Colorectal carcinoma is the most common gastrointestinal malignancy in the world. The survival of patients with colorectal cancer has not varied appreciably in recent years. The knowledge that genetic factors could play a role in the etiology and prognosis of patients with sporadic colorectal cancer has opened up new lines of research. The aim of the study was to evaluate a group of patients with colorectal cancer and the possible influence on the prognosis of immunohistochemical hMLH1, hMSH2 and CD34 expression.

MATERIAL AND METHODS

37 cases of colorectal cancer were included in this study.

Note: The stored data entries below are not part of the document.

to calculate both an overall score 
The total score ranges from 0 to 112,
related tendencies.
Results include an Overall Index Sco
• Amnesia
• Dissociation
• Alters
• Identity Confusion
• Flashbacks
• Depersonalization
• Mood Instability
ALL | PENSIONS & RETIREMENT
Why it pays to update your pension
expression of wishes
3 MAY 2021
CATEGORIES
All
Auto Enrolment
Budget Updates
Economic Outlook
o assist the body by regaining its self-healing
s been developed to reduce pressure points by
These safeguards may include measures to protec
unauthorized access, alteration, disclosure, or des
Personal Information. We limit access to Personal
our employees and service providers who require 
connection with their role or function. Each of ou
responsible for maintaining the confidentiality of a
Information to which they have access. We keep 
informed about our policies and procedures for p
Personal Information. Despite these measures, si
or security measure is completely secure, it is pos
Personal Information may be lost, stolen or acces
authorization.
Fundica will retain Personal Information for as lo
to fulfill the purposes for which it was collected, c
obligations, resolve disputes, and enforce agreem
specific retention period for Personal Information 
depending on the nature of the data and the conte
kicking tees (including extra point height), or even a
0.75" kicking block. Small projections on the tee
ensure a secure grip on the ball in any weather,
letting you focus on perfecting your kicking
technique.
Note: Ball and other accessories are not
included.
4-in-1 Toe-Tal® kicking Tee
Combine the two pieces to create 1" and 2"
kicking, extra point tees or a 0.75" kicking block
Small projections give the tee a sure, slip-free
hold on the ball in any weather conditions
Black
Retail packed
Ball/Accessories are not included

HMLH1, hMSH2 and CD34 protein expression in tumor tissue sections was determined using immunohistochemical staining with specific monoclonal antibodies. A total of 37 tumors were analyzed for histopathology. The immunoexpression status of MMR genes was correlated with cancer stage, location, histology, gender and CD34 immunoexpression.

RESULTS

Of the 37 cases immunohistochemical analysis showed 13 (35.1%) had loss of expression of hMLH1, 5 (13.5%) had loss of expression of hMSH2, and five cases had loss of expression of both proteins. Multivariate analysis showed that right side dominance (p<0.05) poorly differentiated and male (p<0.05) were associated with loss of expression of hMLH1 or hMSH2. Loss of expression of hMLH1 or hMSH2 correlated with low CD34 expression (p>0.05). CD34 immunoexpression was higher in the left side tumor location, stage D Dukes'a (p<0.05) and G2 (p<0.05).

CONCLUSIONS

These results confirm that sporadic colorectal MMR-defective adenocarcinomas display certain specific morphological characteristics. However, these pathological features are not sufficiently predictive and immunohistochemistry is needed to identify such tumours accurately. The researches on angiogenesis of cancer cells can be used as prognostic factors for the patients with colorectal cancer.